DIRECTIONS
Arrange the text lines of the material below as a numbered list, skipping blank lines. Leave the pictures out of your answer.

TASK INPUTS below:

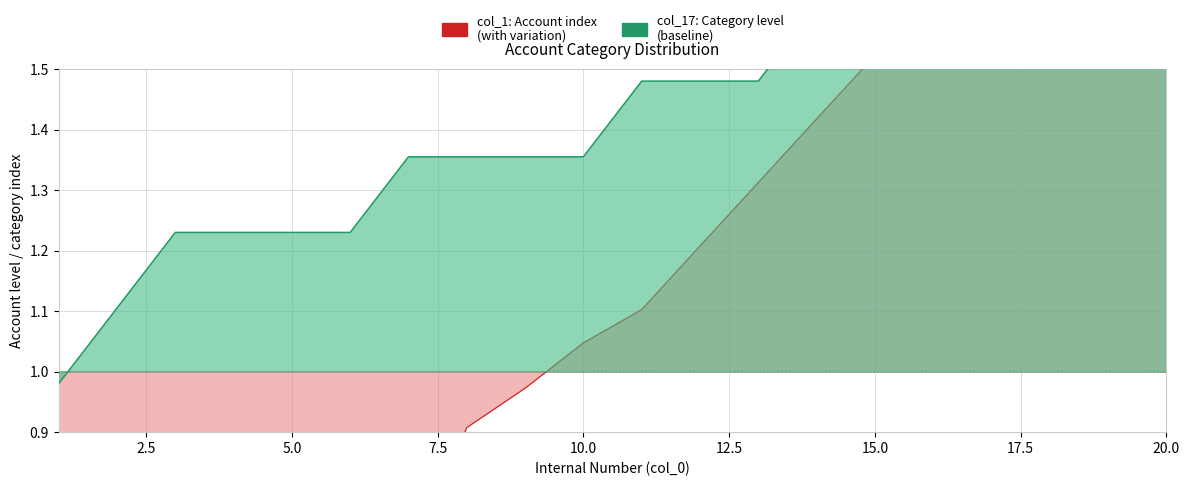

True or false: col_17 ratio has more than 2 interior local peaks.

False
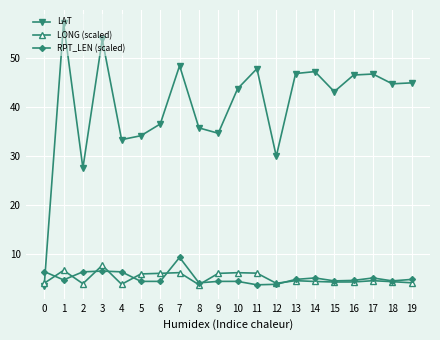

How many intersections are there between LONG (scaled) and LAT?

1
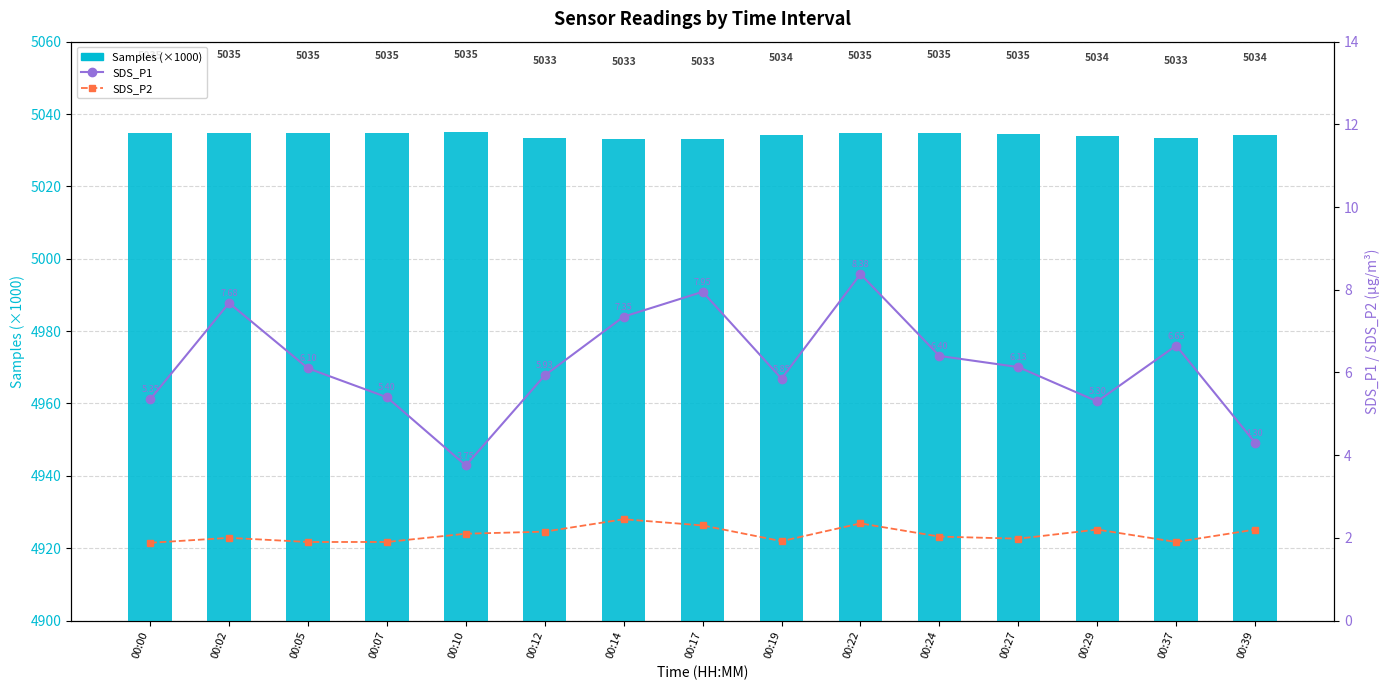

Are the bars grouped side by side (vs. stacked)?

Yes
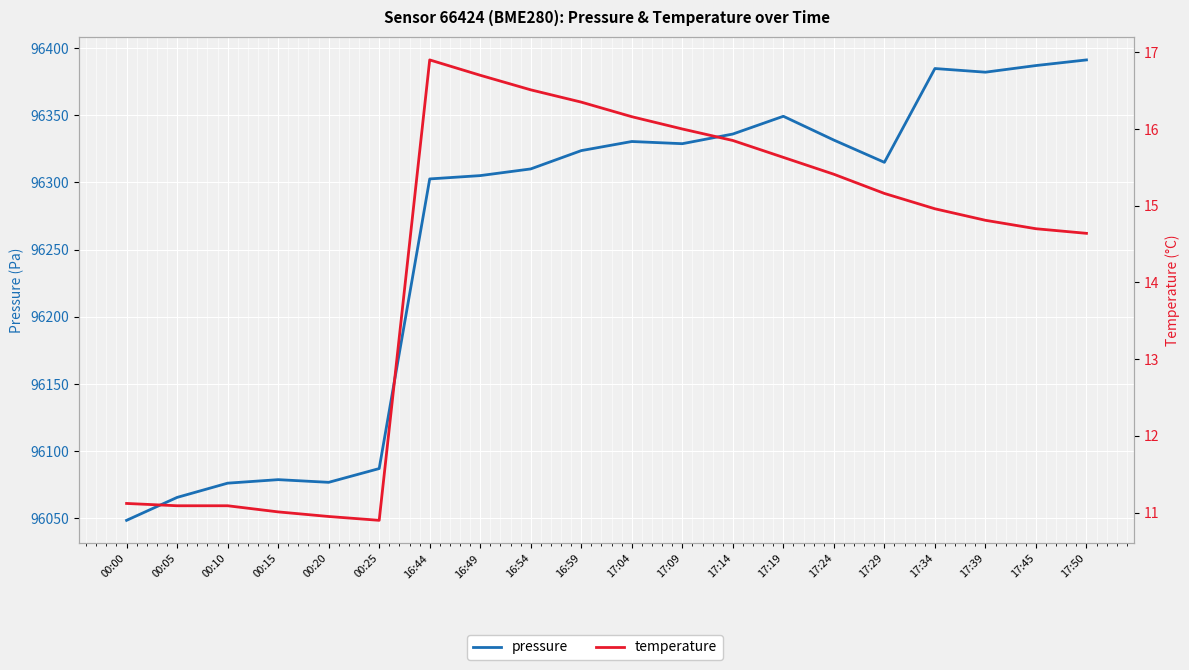

Where is pressure nearest to the value 96219?

16:44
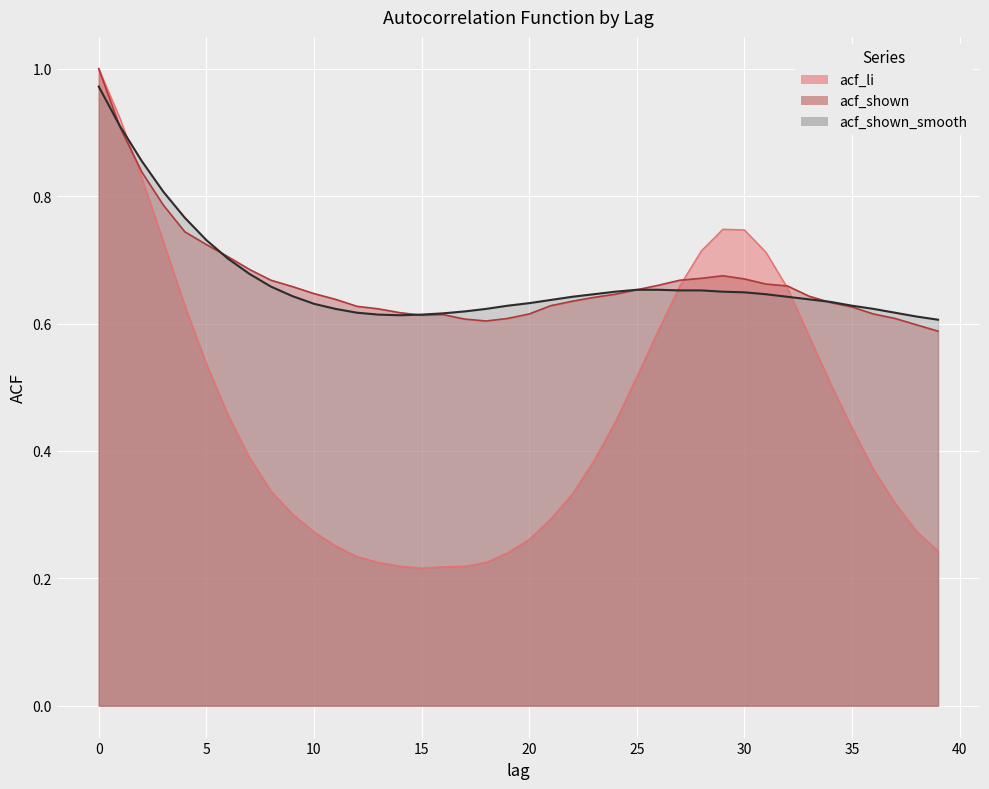

Rank the series at 27 from lowest to highest value.

acf_shown_smooth, acf_li, acf_shown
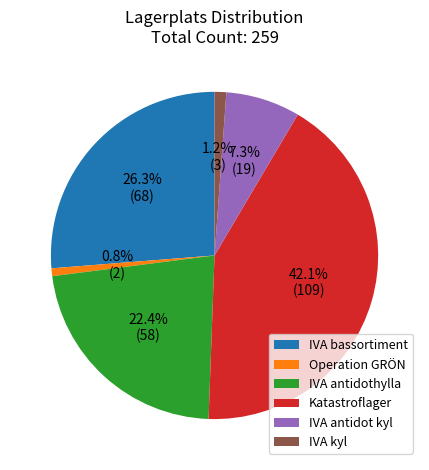

To the nearest percent, what portion does Katastroflager represent?

42%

End of TASK INPUTS.

SOLUTION TO THE PROBLEM
1. True or false: col_17 ratio has more than 2 interior local peaks.
2. False
3. How many intersections are there between LONG (scaled) and LAT?
4. 1
5. Are the bars grouped side by side (vs. stacked)?
6. Yes
7. Where is pressure nearest to the value 96219?
8. 16:44
9. Rank the series at 27 from lowest to highest value.
10. acf_shown_smooth, acf_li, acf_shown
11. To the nearest percent, what portion does Katastroflager represent?
12. 42%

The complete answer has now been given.